**Problem to solve:**
Every line of the material below should be output exactly as written, with the images skipped.

- - - -

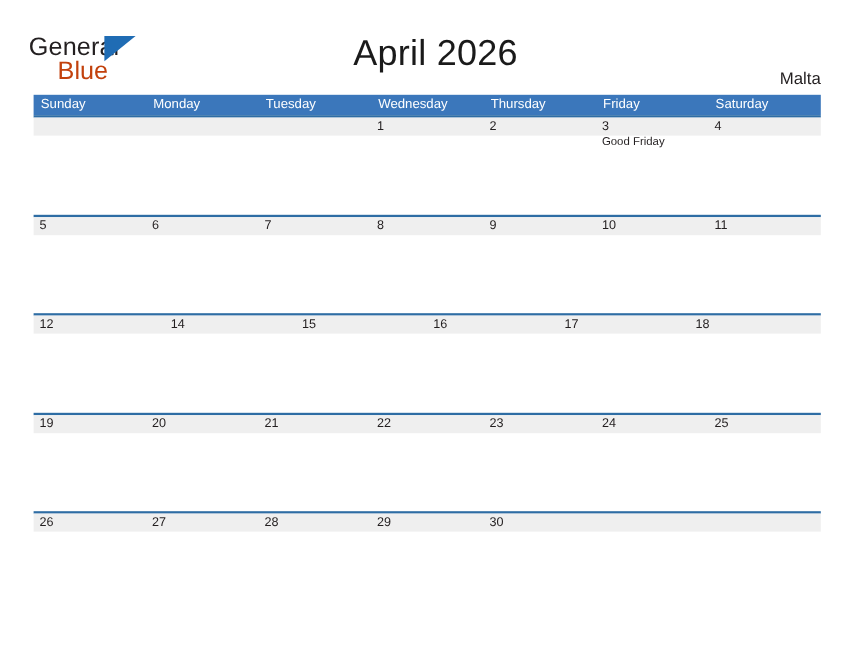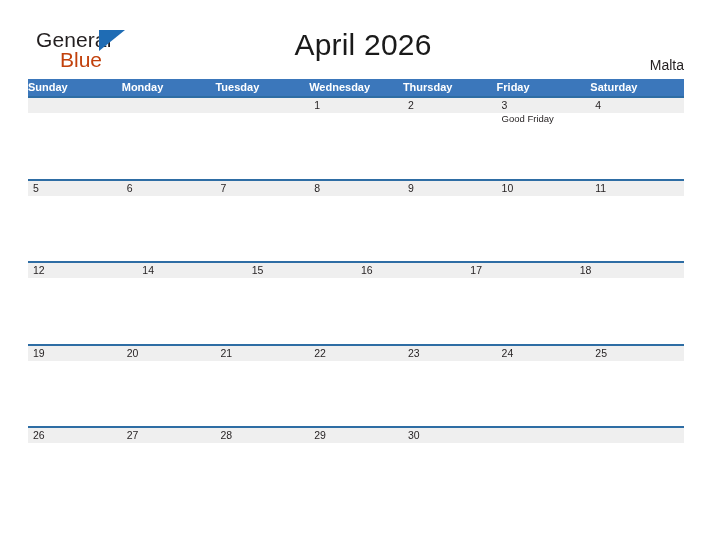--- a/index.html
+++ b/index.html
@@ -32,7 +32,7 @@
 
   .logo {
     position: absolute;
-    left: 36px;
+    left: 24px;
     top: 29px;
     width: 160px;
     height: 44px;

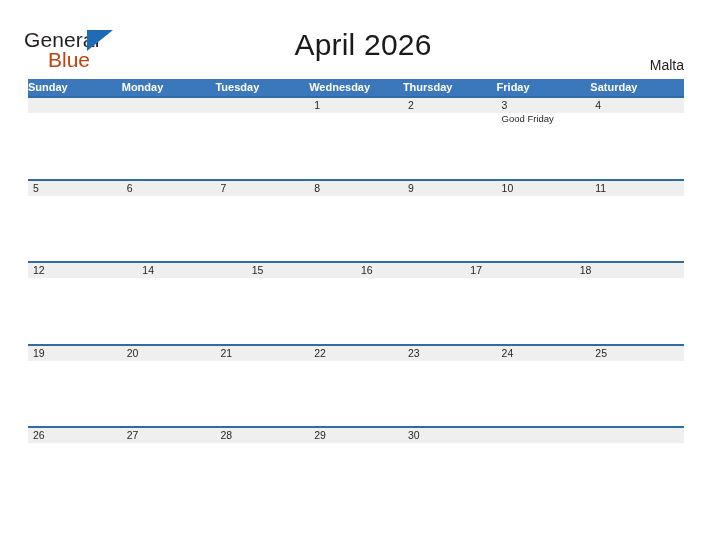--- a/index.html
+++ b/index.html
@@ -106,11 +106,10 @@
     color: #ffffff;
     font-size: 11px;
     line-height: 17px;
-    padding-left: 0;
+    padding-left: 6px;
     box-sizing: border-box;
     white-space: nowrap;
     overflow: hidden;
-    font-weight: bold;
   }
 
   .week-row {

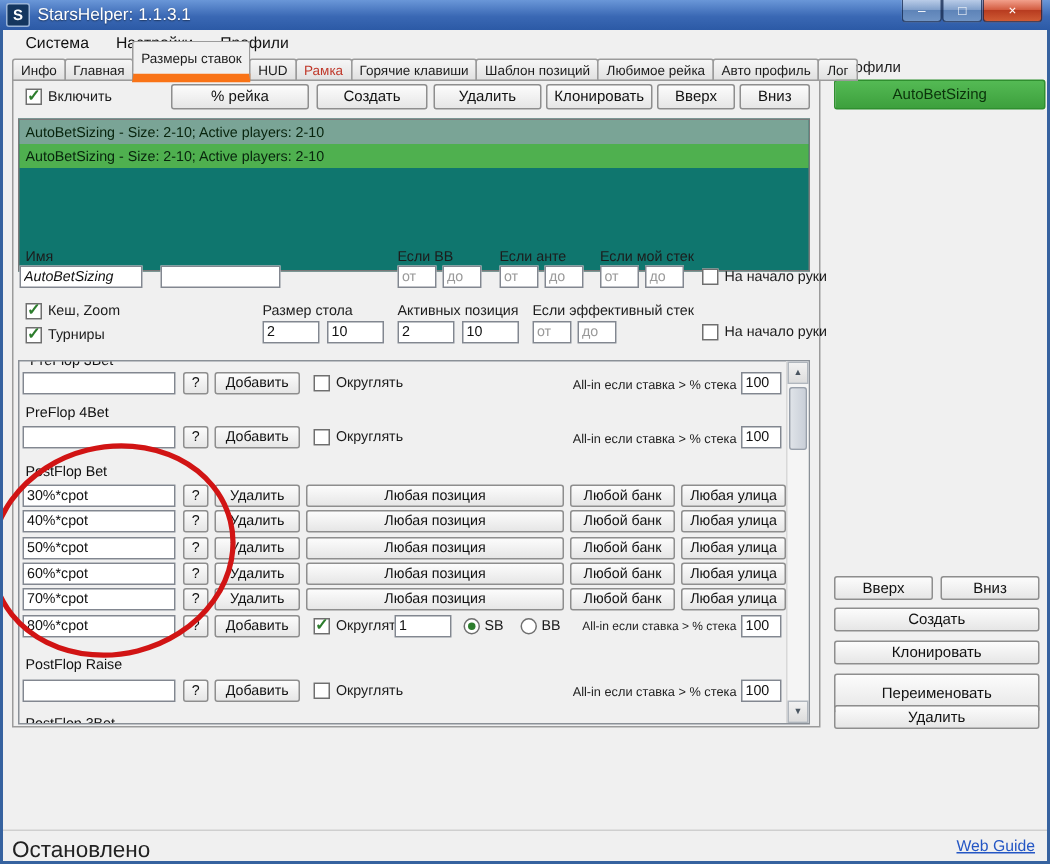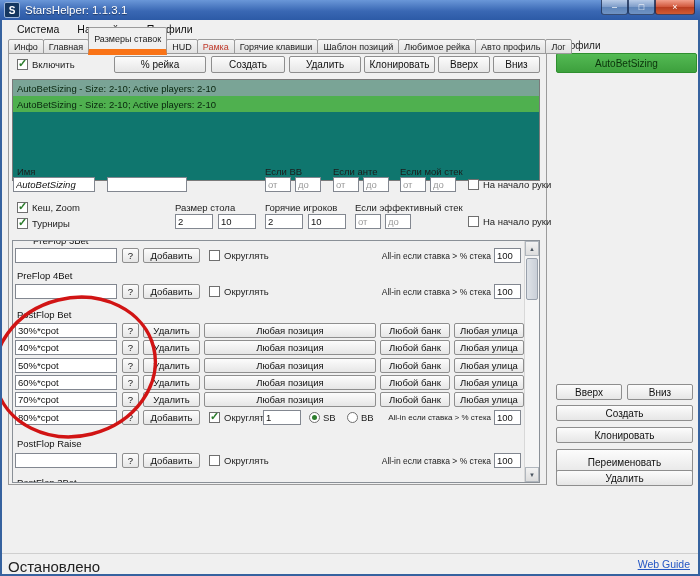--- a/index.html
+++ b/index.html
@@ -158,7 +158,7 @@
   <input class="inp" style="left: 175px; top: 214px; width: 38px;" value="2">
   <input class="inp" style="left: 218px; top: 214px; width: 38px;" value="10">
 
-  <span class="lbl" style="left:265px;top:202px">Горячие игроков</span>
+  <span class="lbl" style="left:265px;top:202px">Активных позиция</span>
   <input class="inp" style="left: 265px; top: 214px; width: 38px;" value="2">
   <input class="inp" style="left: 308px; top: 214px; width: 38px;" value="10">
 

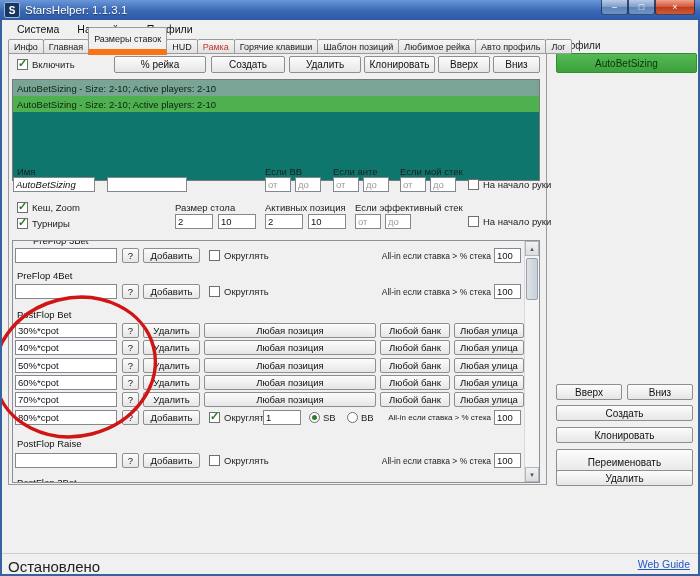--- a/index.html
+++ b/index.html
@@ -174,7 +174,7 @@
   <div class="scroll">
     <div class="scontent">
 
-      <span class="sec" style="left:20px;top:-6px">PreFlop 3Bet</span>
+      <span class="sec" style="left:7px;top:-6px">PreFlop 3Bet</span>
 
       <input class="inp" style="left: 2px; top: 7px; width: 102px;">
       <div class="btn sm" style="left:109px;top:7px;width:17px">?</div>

- - - -

**Written response:**
--- a/index.html
+++ b/index.html
@@ -32,7 +32,7 @@
 
   .logo {
     position: absolute;
-    left: 36px;
+    left: 24px;
     top: 29px;
     width: 160px;
     height: 44px;

--- a/index.html
+++ b/index.html
@@ -106,11 +106,10 @@
     color: #ffffff;
     font-size: 11px;
     line-height: 17px;
-    padding-left: 0;
+    padding-left: 6px;
     box-sizing: border-box;
     white-space: nowrap;
     overflow: hidden;
-    font-weight: bold;
   }
 
   .week-row {

--- a/index.html
+++ b/index.html
@@ -158,7 +158,7 @@
   <input class="inp" style="left: 175px; top: 214px; width: 38px;" value="2">
   <input class="inp" style="left: 218px; top: 214px; width: 38px;" value="10">
 
-  <span class="lbl" style="left:265px;top:202px">Горячие игроков</span>
+  <span class="lbl" style="left:265px;top:202px">Активных позиция</span>
   <input class="inp" style="left: 265px; top: 214px; width: 38px;" value="2">
   <input class="inp" style="left: 308px; top: 214px; width: 38px;" value="10">
 

--- a/index.html
+++ b/index.html
@@ -174,7 +174,7 @@
   <div class="scroll">
     <div class="scontent">
 
-      <span class="sec" style="left:20px;top:-6px">PreFlop 3Bet</span>
+      <span class="sec" style="left:7px;top:-6px">PreFlop 3Bet</span>
 
       <input class="inp" style="left: 2px; top: 7px; width: 102px;">
       <div class="btn sm" style="left:109px;top:7px;width:17px">?</div>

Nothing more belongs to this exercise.